Big data has opened up giant opportunities for Dan Siroker. In 2008, as director of analytics for Obama's first presidential run, the former Google Chrome and Google AdWords product manager was tasked with figuring out which data and calls to action on the campaign's website would drive people to contribute.
Deciding what to try wasn't the hard part; Siroker could easily identify two elements for a head-to-head performance test. The bottleneck came in the logistics--every trial required an engineer or a developer to tweak some code. "Frustration set in pretty quickly," Siroker says. "We knew there had to be a better way."
That better way evolved into Optimizely, which simplifies A/B (or "split") testing--the process of comparing how two calls to action, colors, messages, price points or product mixes might perform online.

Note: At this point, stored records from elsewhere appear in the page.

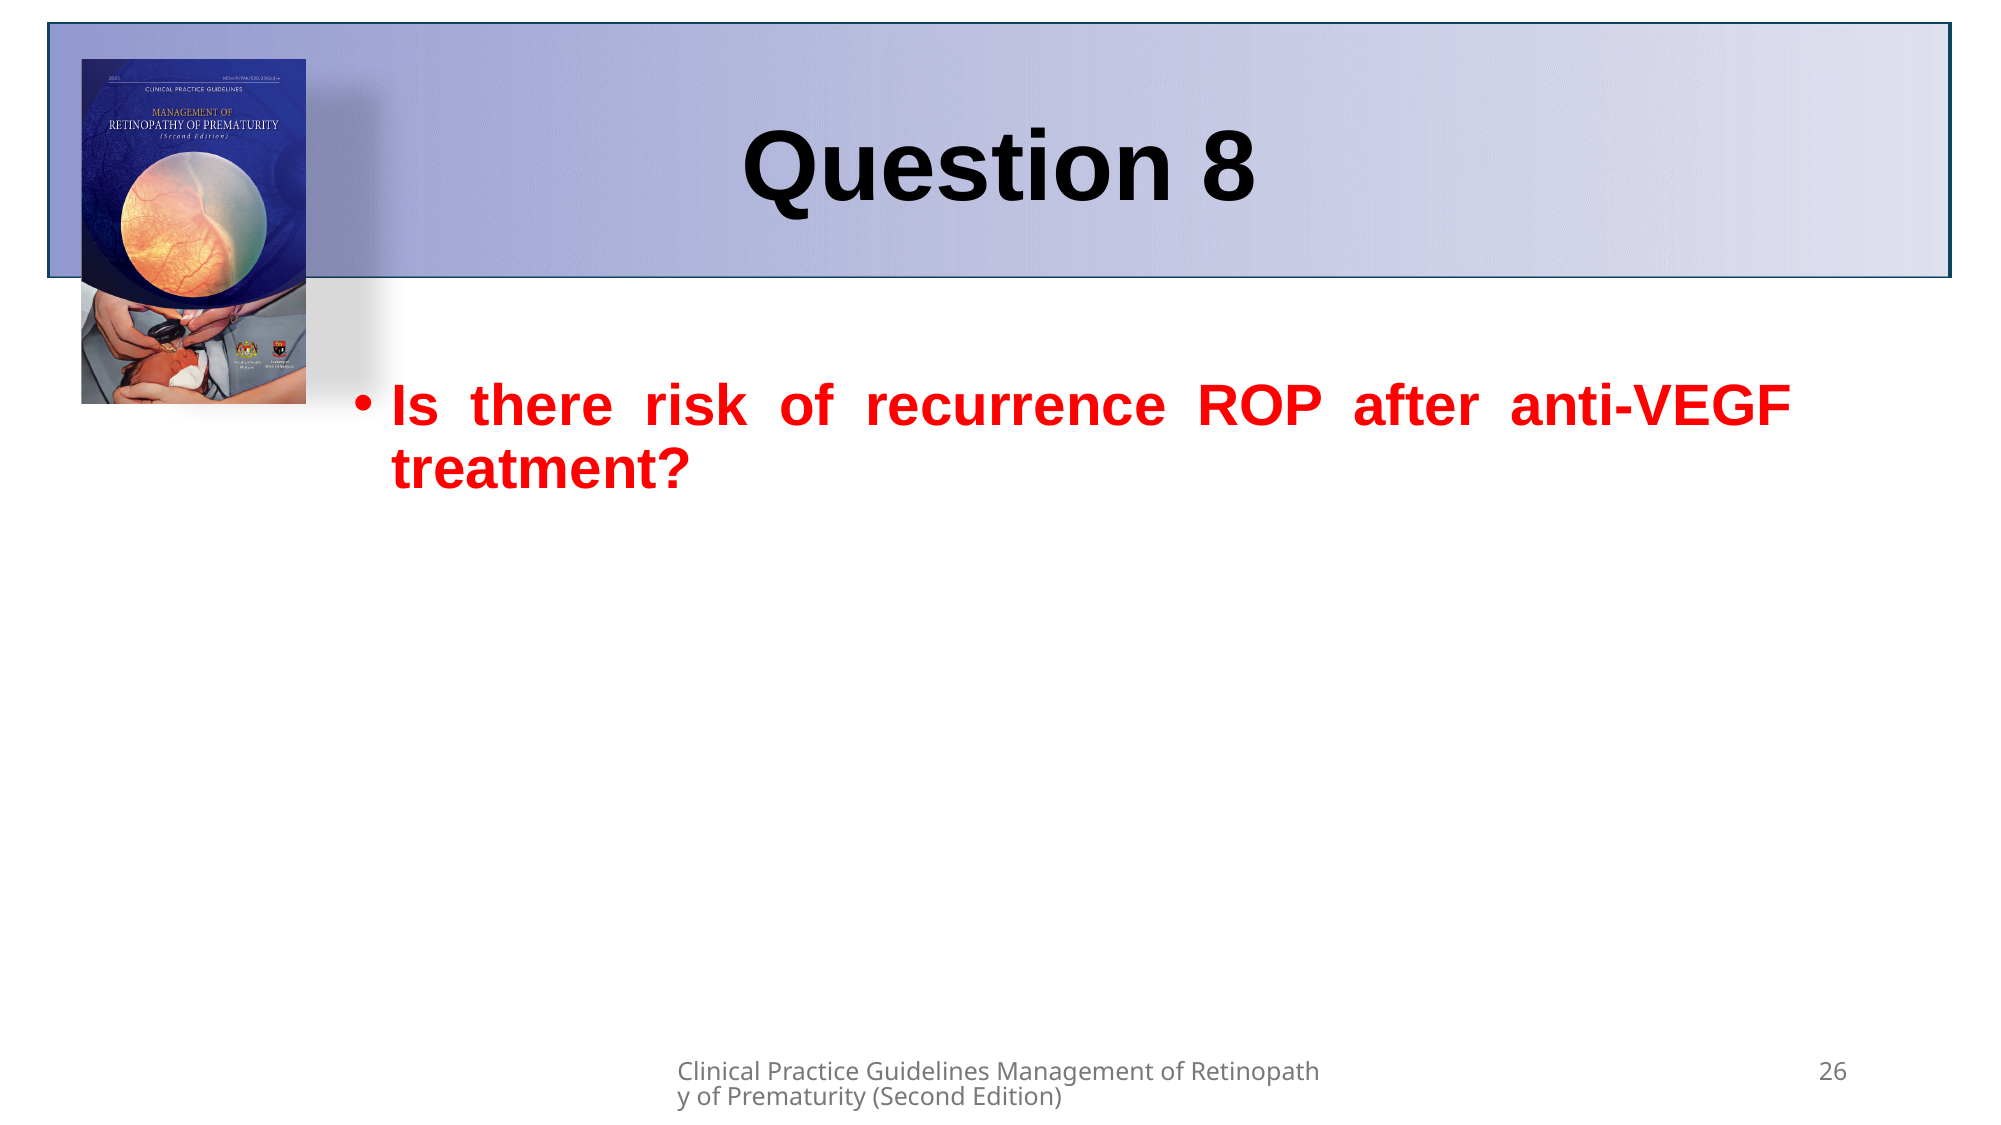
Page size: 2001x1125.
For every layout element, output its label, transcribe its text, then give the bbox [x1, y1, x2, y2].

picture [47, 21, 1953, 405]
footer Clinical Practice Guidelines Management of Retinopathy of Prematurity (Second Edition) [662, 1042, 1338, 1103]
slide_number 26 [1412, 1042, 1863, 1103]
list Is there risk of recurrence ROP after anti-VEGF treatment? [338, 367, 1809, 953]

Siroker and fellow Googler Pete Koomen started San Francisco-based Optimizely in 2009. After completing the Y Combinator accelerator program the following year, the duo signed up thousands of small and midsize customers. By 2011 the company was operating in the black and counted Starbucks and Disney as clients.

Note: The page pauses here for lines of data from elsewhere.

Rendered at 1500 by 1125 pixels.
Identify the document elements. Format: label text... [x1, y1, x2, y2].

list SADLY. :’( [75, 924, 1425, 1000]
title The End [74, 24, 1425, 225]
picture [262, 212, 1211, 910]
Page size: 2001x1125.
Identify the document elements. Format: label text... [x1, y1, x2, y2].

Users activate a pop-up editing tool that allows them to test and implement changes on the fly without altering the underlying structure of their websites. For example, to get more customers to reload coffee cards online, Starbucks can test the effectiveness of having an ad on its homepage vs. placing a call to action on the coffee card's log-in screen. After determining what works best, the company can use Optimizely to change the source code accordingly.
Optimizely's biggest break came in 2012, when the Obama campaign rehired Siroker, who helped boost the conversion rate for the president's donation page by 50 percent. "Our success in 2012 really put us on the map," Siroker says.

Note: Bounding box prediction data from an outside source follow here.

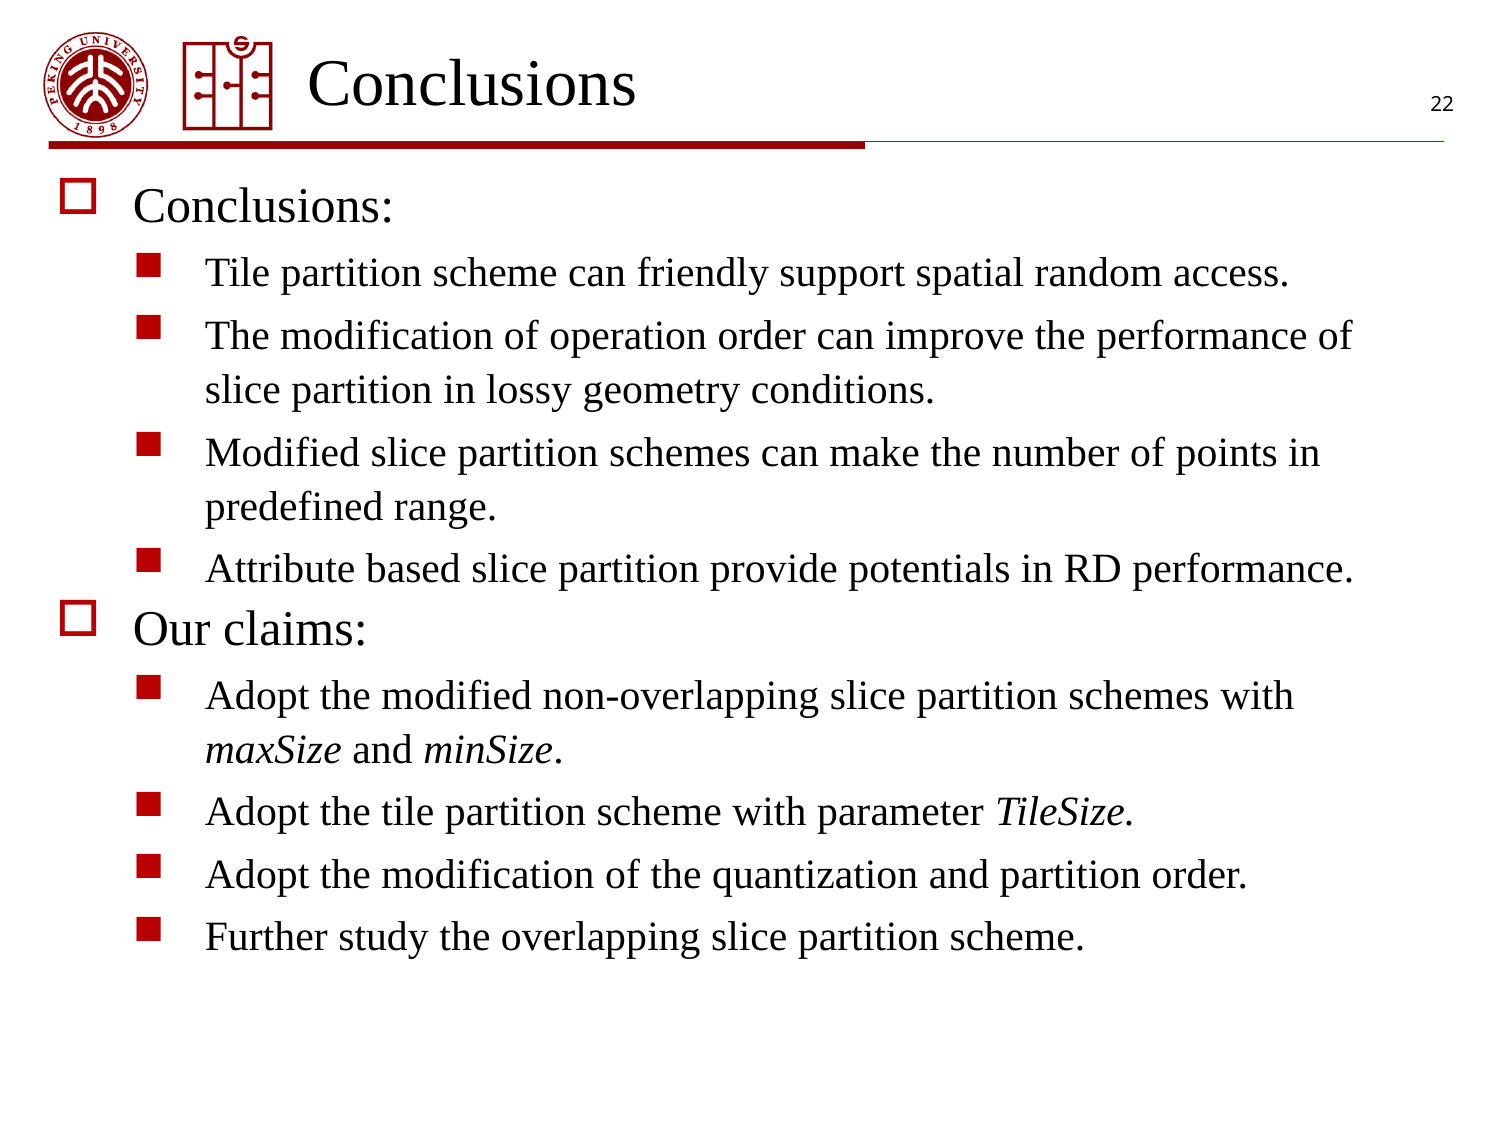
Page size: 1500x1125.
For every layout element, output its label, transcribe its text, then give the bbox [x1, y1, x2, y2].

footer 22 [1148, 48, 1469, 127]
list Conclusions: Tile partition scheme can friendly support spatial random access. The modification of operation order can improve the performance of slice partition in lossy geometry conditions. Modified slice partition schemes can make the number of points in predefined range. Attribute based slice partition provide potentials in RD performance. Our claims: Adopt the modified non-overlapping slice partition schemes with maxSize and minSize. Adopt the tile partition scheme with parameter TileSize. Adopt the modification of the quantization and partition order. Further study the overlapping slice partition scheme. [41, 171, 1452, 1080]
title Conclusions [292, 30, 1444, 127]
picture [41, 30, 275, 139]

Clients pay on a scale based on web audience, starting at $19 for sites with 2,000 monthly visitors. Optimizely's revenue surged 400 percent from March 2012 to March 2013, according to Siroker, crossing into the "double-digit millions." The explo-sive growth preceded a $28 million Series A funding round led by San Francisco-based VC firm Benchmark, bringing total investments to more than $31 million.
Benchmark partner Peter Fenton says he was attracted to a product that seemed easier to use and less expensive than others on the market. "The potential, broadly, for A/B testing is about 1 percent realized in terms of sites and companies that have deployed these tactics," says Fenton, whose previous investments include Twitter and Yelp. "We consider these to be the early days."
Optimizely is prepping for continued growth: The firm, which currently has 75 employees, signed a lease on a new 450-seat office space. In the spring Optimizely rolled out the platform in nine additional languages, part of a broader strategy to expand in Europe (the company has an office in Amsterdam) and elsewhere. As for the product itself, the company wants to give its customers the ability to show specific content to targeted clients at any time.
"How amazing would it be to be able to deliver targeted messaging or unique designs to every customer who visits your site?" Siroker asks. "It's all part of our plan to transition to an organic and data-driven meritocracy of ideas."